Now as Bram and I agreed it should be fine for those of the upper classes to dress however they please - the dreads, the dirt, the rags... but there's something very disingenuous about the use of such dress in the public performance sphere. That's using people in a business that's mostly about what you look like rather than how you sound. Maybe it's business savvy. Either way I find it dishonest. Despite constant entreaties from friends and passersby to adopt raggedier dress and the comment that "I look like I don't need the money" I have yet to change out of my (in another way) sharp casual dress.
Before they fade from my capricious memory, I'd like to jot down the other buskers with whom I shared the streets of New Orleans. Foremost: a circle act of dancers/acrobats with a very strong act and a decidedly non thuggish way about them (as opposed to the comparable acts in New York, many of which seem like they want to intimidate you into giving tips). Their act included a running flip over the crouched backs of six audience volunteers, one dancer spinning with his stomach on the head of his spinning comrade, parallel to the ground, one demonstrating conservation of momentum in a headspin (like a figure skater).

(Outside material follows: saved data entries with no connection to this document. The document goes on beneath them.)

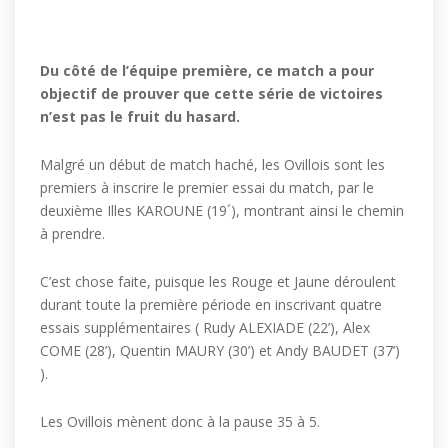
Du côté de l’équipe première, ce match a pour
objectif de prouver que cette série de victoires
n’est pas le fruit du hasard.
Malgré un début de match haché, les Ovillois sont les
premiers à inscrire le premier essai du match, par le
deuxième Illes KAROUNE (19´), montrant ainsi le chemin
à prendre.
C’est chose faite, puisque les Rouge et Jaune déroulent
durant toute la première période en inscrivant quatre
essais supplémentaires ( Rudy ALEXIADE (22’), Alex
COME (28’), Quentin MAURY (30’) et Andy BAUDET (37’)
).
Les Ovillois mènent donc à la pause 35 à 5.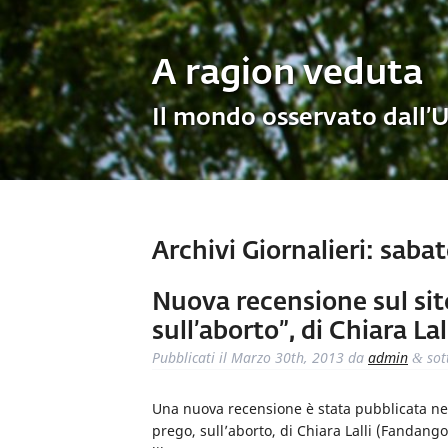
A ragion veduta
Il mondo osservato dall’
Archivi Giornalieri:
sabat
Nuova recensione sul sito:
sull’aborto”, di Chiara Lal
Pubblicati il
Marzo 30th, 2013
da
admin
sot
&
Una nuova recensione è stata pubblicata nella
prego, sull’aborto, di Chiara Lalli (Fandang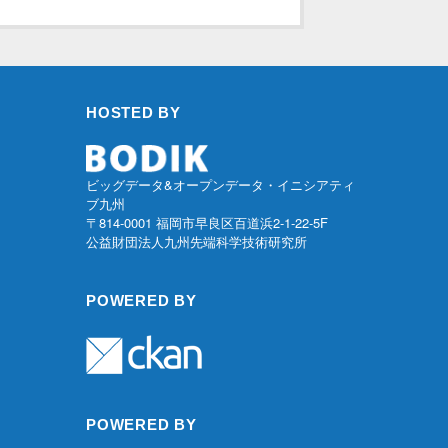
HOSTED BY
ビッグデータ&オープンデータ・イニシアティ
ブ九州
〒814-0001 福岡市早良区百道浜2-1-22-5F
公益財団法人九州先端科学技術研究所
POWERED BY
POWERED BY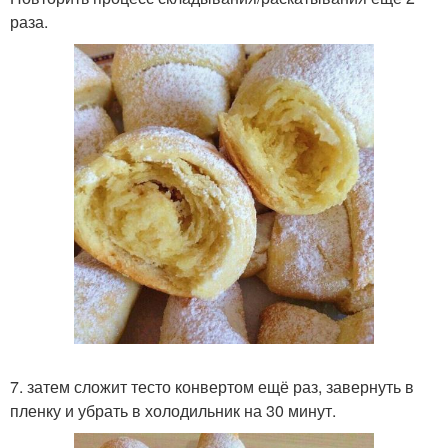
раза.
7. затем сложит тесто конвертом ещё раз, завернуть в
пленку и убрать в холодильник на 30 минут.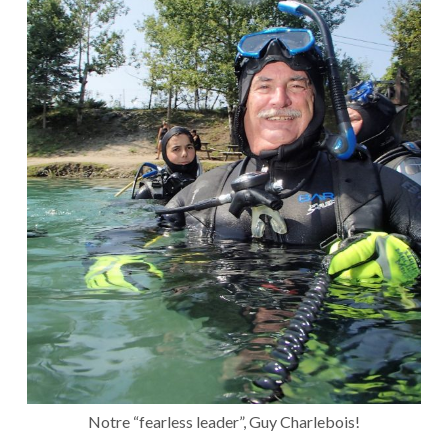
Notre “fearless leader”, Guy Charlebois!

Chief among the large musical groups, of course, is that Bohemian band, after which come two brass bands (one of which plays the same 5 songs continuously on the square) and yet another Bohemian/DIY type trio complete with washboard and headscarves. A blues guitarist with a small personal amp, a battery amped classical guitarist, an excellent jazz clarinetist, Alexander the trumpeter, a hipster girl on guitar and a guitar cello duo round out the musicians.
Aside from the false seated silver busker, all the painted living statues in the city don silver: a hobo who simply walks about aimlessly, a man dancing badly in pop and lock to Kylie Minogue type songs, and a silver singer. Finally the statues which most impressed me: a man in white with a guitar and a black crow at the end, a tall impossibly lanky black man in full white suit and Abraham Lincoln hat in midstride with a toy dog and a swarthy looking "construction worker" in midstep up a ladder with a plank over one shoulder. Mindy Kevin and I witnessed this last one hotly abusing a passerby who took a bunch of photos without a tip. The Abraham Lincoln lookalike also was something of a ventriloquist. Incredible.
The morning I left, Mindy dropped me off at the station three hours early, so I took the time to take the St. Charles streetcar. I don't have photographs or a drawing, unfortunately. Let me simply say the ride perfectly bookended my time in New Orleans - gorgeous Southern Manors straight from Interview with a Vampire highlighted by the loveliest Borders bookstore I've ever seen. Seeing such a brand in a charming white southern manor opened my eyes to what could be possible if the companies stepped out of those horrendous boxes. But then, that would cost money, eh?